_TASKS TO COMPLETE_:
[1] Write out verbatim the portion of the email on entity semantics that starts at the words "I think that" and stops after "get hopelessly confused.".
[2] Repeat the lines of the records exactly as they stand, starting at the line that has "phylum: Tracheophyta" and continuing through the end of the records.

Re: [Spam:***** SpamScore] Re: formal semantics strawman from James Cheney on 2011-09-09 (public-prov-wg@w3.org from September 2011)

From: James Cheney <jcheney@inf.ed.ac.uk>
Date: Fri, 9 Sep 2011 16:18:17 +0100
To: "Myers, Jim" <MYERSJ4@rpi.edu>
Cc: Graham Klyne <GK@ninebynine.org>, W3C provenance WG <public-prov-wg@w3.org>
Message-Id: <0C1148FE-7F1F-4E9F-9C76-BA1C207A76B2@inf.ed.ac.uk>
Hi,

There's been extensive discussion on other threads/issues concerning the nature of entities.  It seems to me that this issue remains unresolved.  I had hoped that the formal semantics strawman would contribute to this discussion, if we can try to formulate different views precisely.  I see that I did not respond to Jim Myers's comments below previously (I was out of town from the 28th until Wednesday) so am doing so now.

On Aug 27, 2011, at 5:43 PM, Myers, Jim wrote:

> Trying to catch up after travel. I'm not sure I have the big picture but a few comments about statements in the thread:
> 
> We need to avoid saying entities are fixed and ?things are not - entities are fixed in some ways - defined by attributes with values, but they are mutable in other ways. ?things can be this way as well and we may assert entities that have the same ID as an existing ?thing - because that thing is already defined as fixed in the ways we need it to be for provenance, or we may assert entities that are 'complements' of ?things when we need to fix more attributes or different attributes than for the ?thing itself.

I think one source of confusion - here and in the other discussions of entities - is whether an "entity (assertion)" is a syntactic, knowledge-modeling construct that merely represents (some subset of) knowledge asserted about a thing in the world, or whether it is something that exists in the world, alongside the ?things that are being described.

In the strawman, I initially chose to use the term "entity" for both the assertions and the things in the world, which was a bit ambiguous and inconsistent with the conceptual model draft; after an offline discussion with Luc I changed it so that ?thing is used for the things in the world (what I'd call the semantics) and "entity assertion" is used for the syntactic constructs that contain information about the ?things.

Your use of the term "entity" above hints that you consider them to be semantic components that exist alongside, but are subordinate to ?things - "sub-things" in some sense, rather than purely syntactic statements.

Can you confirm this or identify parts of the strawman that do not match what you have in mind?

I think that if we do not come to a common understanding of what components are "syntax" and what parts are "semantics" we will get hopelessly confused.

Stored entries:

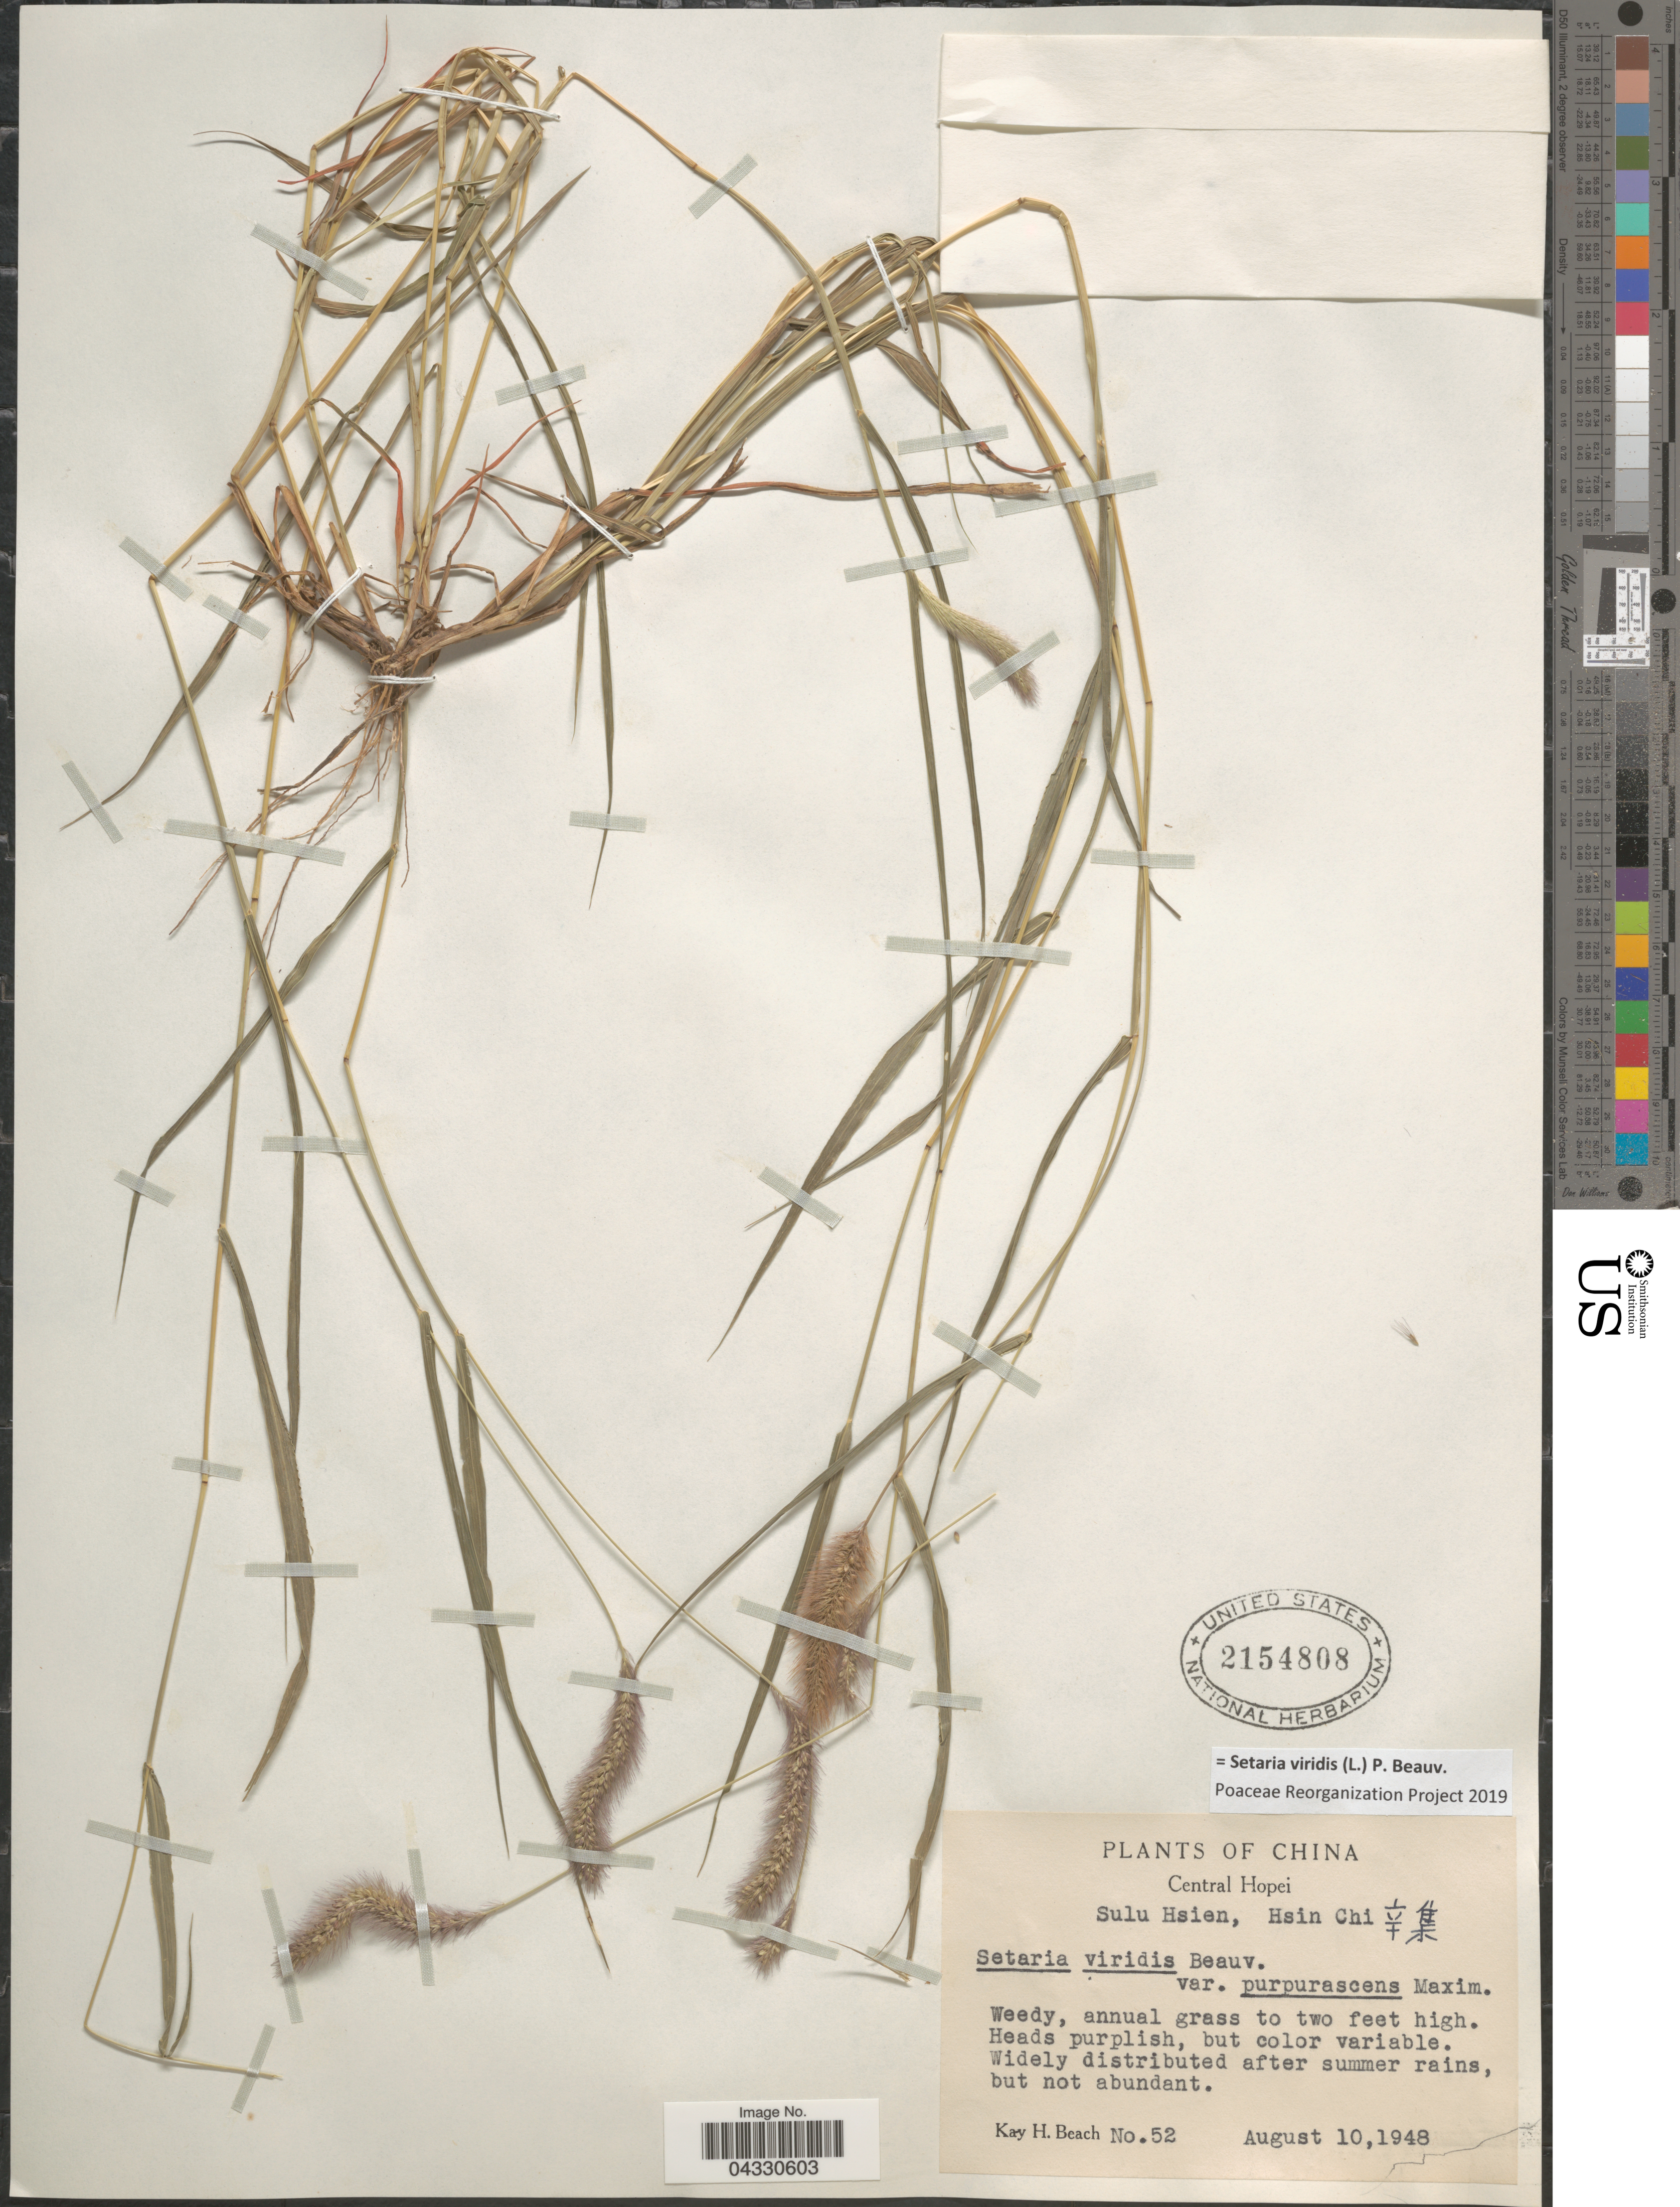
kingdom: Plantae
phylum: Tracheophyta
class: Liliopsida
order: Poales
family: Poaceae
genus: Setaria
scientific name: Setaria viridis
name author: (L.) P. Beauv.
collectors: K. H. Beach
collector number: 52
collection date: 1948-08-10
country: China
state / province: Hebei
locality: Central Hopei. Sulu Hsien, Hsin Chi X.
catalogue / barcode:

_OUTPUTS FOR THE TASKS_:
[1]
I think that if we do not come to a common understanding of what components are "syntax" and what parts are "semantics" we will get hopelessly confused.

[2]
phylum: Tracheophyta
class: Liliopsida
order: Poales
family: Poaceae
genus: Setaria
scientific name: Setaria viridis
name author: (L.) P. Beauv.
collectors: K. H. Beach
collector number: 52
collection date: 1948-08-10
country: China
state / province: Hebei
locality: Central Hopei. Sulu Hsien, Hsin Chi X.
catalogue / barcode:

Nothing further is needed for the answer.